**ASSIGNMENT**
Write out each line of the entries below that holds the word "partner".

Data records
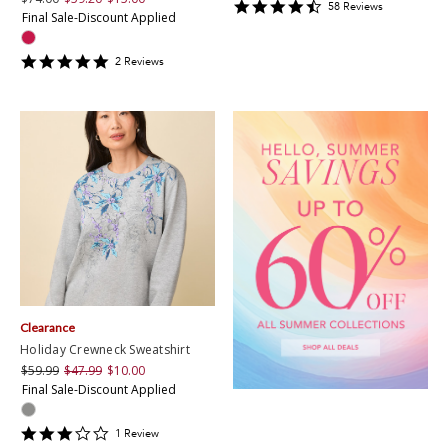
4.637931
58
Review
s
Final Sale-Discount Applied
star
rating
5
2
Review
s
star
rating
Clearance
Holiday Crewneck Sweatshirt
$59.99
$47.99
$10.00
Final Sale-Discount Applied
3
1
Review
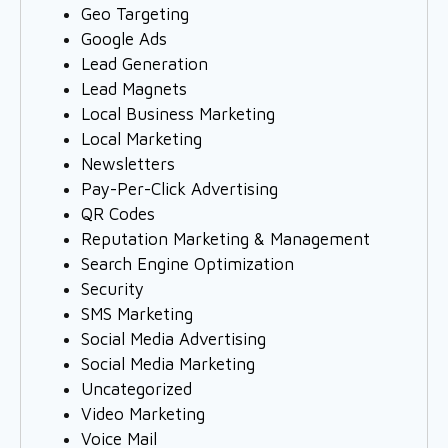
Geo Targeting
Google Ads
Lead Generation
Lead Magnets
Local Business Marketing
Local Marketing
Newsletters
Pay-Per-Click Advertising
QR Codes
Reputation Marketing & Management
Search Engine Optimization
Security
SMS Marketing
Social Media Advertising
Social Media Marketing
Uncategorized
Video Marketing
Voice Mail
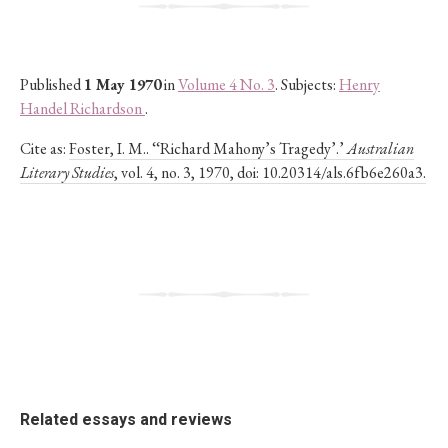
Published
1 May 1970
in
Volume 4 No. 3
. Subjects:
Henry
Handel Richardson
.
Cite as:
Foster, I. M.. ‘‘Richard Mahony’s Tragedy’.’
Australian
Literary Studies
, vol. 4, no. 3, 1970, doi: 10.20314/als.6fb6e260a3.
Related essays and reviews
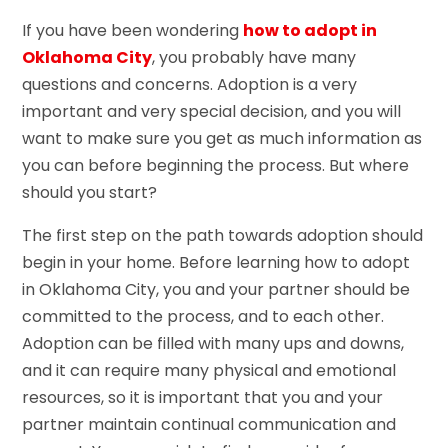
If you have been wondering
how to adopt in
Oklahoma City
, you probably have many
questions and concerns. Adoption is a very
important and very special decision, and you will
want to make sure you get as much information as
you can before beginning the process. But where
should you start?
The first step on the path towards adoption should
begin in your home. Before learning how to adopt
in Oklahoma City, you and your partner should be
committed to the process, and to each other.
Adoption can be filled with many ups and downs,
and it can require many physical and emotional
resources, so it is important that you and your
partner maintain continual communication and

**TASK SOLUTION**
in Oklahoma City, you and your partner should be
partner maintain continual communication and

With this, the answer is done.